A very predictable progressive, I might add. Once in a while a progressive, like Jeff Taylor at Jacksonville State, realizes that gigantic, unresponsive bureaucracies that bomb foreign populations at the drop of a hat, just might — might! — not be so progressive. And that the old progressive slogan “small is beautiful” just might apply to the political order as well.

But then there are the Predictable Progressives, who stick to the 3×5 card of allowable opinion, and trot out all the old arguments. Half the time they’re not even arguments. It’s just, “Hey, this is an old idea! That means it’s stupid. Today we’re so much more sophisticated. The modern state has showered the world with so many blessings; what kind of uppity troublemaker could ever want to challenge it?”

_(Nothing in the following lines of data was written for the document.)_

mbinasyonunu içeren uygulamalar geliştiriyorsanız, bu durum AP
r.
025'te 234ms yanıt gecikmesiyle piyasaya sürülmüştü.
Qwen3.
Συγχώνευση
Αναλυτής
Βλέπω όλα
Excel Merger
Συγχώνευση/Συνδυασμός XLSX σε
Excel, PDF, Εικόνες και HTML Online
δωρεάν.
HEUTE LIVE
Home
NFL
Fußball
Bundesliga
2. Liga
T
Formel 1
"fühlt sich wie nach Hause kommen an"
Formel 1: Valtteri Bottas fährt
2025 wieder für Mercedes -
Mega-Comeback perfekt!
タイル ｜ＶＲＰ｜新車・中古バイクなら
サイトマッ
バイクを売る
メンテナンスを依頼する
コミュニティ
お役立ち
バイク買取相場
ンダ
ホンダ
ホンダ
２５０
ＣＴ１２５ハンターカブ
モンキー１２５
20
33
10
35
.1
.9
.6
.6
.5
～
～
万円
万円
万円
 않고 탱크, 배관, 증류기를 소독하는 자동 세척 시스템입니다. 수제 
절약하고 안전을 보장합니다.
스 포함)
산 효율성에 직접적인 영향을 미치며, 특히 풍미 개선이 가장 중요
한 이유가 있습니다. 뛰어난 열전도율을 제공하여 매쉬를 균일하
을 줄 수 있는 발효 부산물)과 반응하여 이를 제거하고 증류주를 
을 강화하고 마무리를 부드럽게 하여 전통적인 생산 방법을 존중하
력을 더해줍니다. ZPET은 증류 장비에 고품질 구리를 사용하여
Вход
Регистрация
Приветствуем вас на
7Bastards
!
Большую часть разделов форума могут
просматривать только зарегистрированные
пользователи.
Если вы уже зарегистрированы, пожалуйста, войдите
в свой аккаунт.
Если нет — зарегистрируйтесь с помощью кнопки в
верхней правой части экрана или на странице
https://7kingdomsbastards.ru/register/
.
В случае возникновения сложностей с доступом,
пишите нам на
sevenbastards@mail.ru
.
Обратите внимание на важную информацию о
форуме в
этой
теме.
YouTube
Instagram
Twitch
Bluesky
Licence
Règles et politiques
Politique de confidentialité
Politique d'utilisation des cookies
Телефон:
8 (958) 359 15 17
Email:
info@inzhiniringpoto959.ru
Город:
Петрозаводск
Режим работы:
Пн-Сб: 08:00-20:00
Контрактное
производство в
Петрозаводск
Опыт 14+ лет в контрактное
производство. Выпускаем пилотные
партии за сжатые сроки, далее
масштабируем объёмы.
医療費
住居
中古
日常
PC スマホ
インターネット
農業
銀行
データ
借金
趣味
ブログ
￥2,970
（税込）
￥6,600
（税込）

Hence the “Progressive Professor,” who teaches at Florida Atlantic University, has a blog post called “Rand Paul Revives Nullification from the Pre-Civil War Years.” He writes:

By bringing up “nullification,” [Paul] is forgetting that the Civil War was fought over precisely that issue, the concept of states rights, that a state could nullify laws or actions of the federal government. And that viewpoint lost the war!

Rand Paul is not “forgetting” the Civil War, obviously, so that snide comment serves no purpose. The Civil War was not fought over nullification; in fact, South Carolina complained about nullification in its ordinance of secession, and Jefferson Davis condemned it in his farewell speech to the U.S. Senate. The war was indeed fought over the concept of state sovereignty, but it is obviously correct that the peoples of the states were sovereign. I have covered this. I am waiting for someone to refute me. Maybe the Progressive Professor will try. Probably not.

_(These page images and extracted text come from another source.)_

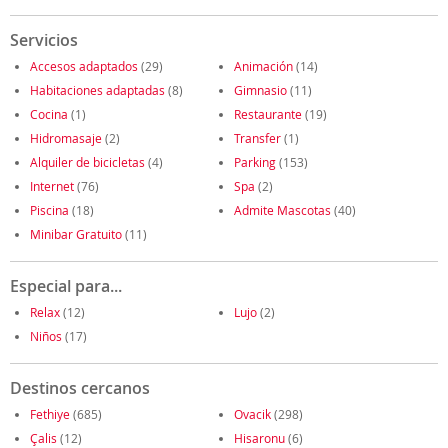
Servicios
Accesos adaptados
(29)
Animación
(14)
Habitaciones adaptadas
(8)
Gimnasio
(11)
Cocina
(1)
Restaurante
(19)
Hidromasaje
(2)
Transfer
(1)
Alquiler de bicicletas
(4)
Parking
(153)
Internet
(76)
Spa
(2)
Piscina
(18)
Admite Mascotas
(40)
Minibar Gratuito
(11)
Especial para...
Relax
(12)
Lujo
(2)
Niños
(17)
Destinos cercanos
Fethiye
(685)
Ovacik
(298)
Çalis
(12)
Hisaronu
(6)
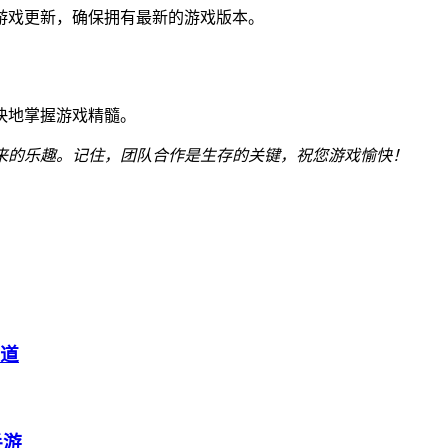
游戏更新，确保拥有最新的游戏版本。
快地掌握游戏精髓。
来的乐趣。记住，团队合作是生存的关键，祝您游戏愉快！
渠道
手游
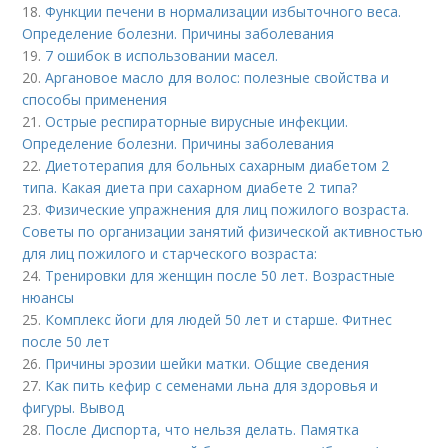
18.
Функции печени в нормализации избыточного веса.
Определение болезни. Причины заболевания
19.
7 ошибок в использовании масел.
20.
Аргановое масло для волос: полезные свойства и
способы применения
21.
Острые респираторные вирусные инфекции.
Определение болезни. Причины заболевания
22.
Диетотерапия для больных сахарным диабетом 2
типа. Какая диета при сахарном диабете 2 типа?
23.
Физические упражнения для лиц пожилого возраста.
Советы по организации занятий физической активностью
для лиц пожилого и старческого возраста:
24.
Тренировки для женщин после 50 лет. Возрастные
нюансы
25.
Комплекс йоги для людей 50 лет и старше. Фитнес
после 50 лет
26.
Причины эрозии шейки матки. Общие сведения
27.
Как пить кефир с семенами льна для здоровья и
фигуры. Вывод
28.
После Диспорта, что нельзя делать. Памятка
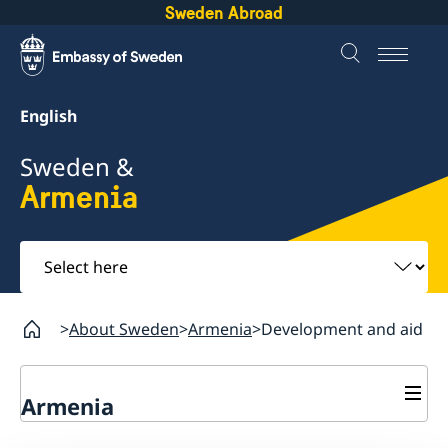
Sweden Abroad
English
Sweden &
Armenia
Select
here
About Sweden
Armenia
Development and aid
Armenia
Going to Sweden?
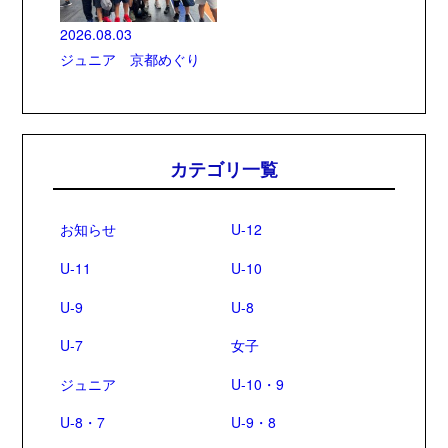
2026.08.03
ジュニア 京都めぐり
カテゴリ一覧
お知らせ
U-12
U-11
U-10
U-9
U-8
U-7
女子
ジュニア
U-10・9
U-8・7
U-9・8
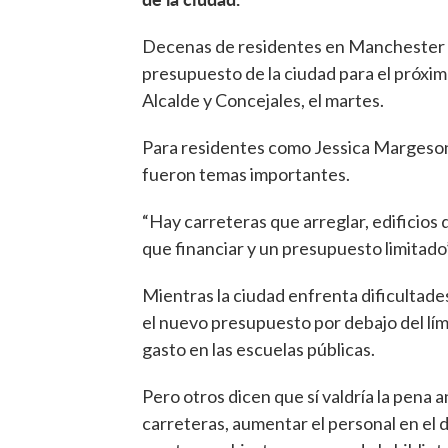
Decenas de residentes en Manchester 
presupuesto de la ciudad para el próximo
Alcalde y Concejales, el martes.
Para residentes como Jessica Margeson, l
fueron temas importantes.
“Hay carreteras que arreglar, edificios
que financiar y un presupuesto limitado
Mientras la ciudad enfrenta dificultad
el nuevo presupuesto por debajo del lím
gasto en las escuelas públicas.
Pero otros dicen que sí valdría la pena a
carreteras, aumentar el personal en el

The Progressive Professor thinks war settles constitutional and moral questions. The state sovereignty position lost the war, so it has no place in our awesome, nationalist, progressive future. What does the Progressive Professor say when his son comes home from the playground with a bloody nose? “Son, whatever position got you into trouble was obviously wrong and can never be brought up again, since you lost that fight!”

“The Civil war settled this” is the morally grotesque position repeated endlessly in left-wing and neoconservative (note how easily they get along when the chips are down, by the way) denunciations of nullification. But if we were deranged enough to think violence could ever settle an intellectual dispute, we could just as easily say, “John Wilkes Booth settled the issue of presidents who violently put down secession.” And then where would we be?

Again, I have answered these objections in my Nullification FAQ.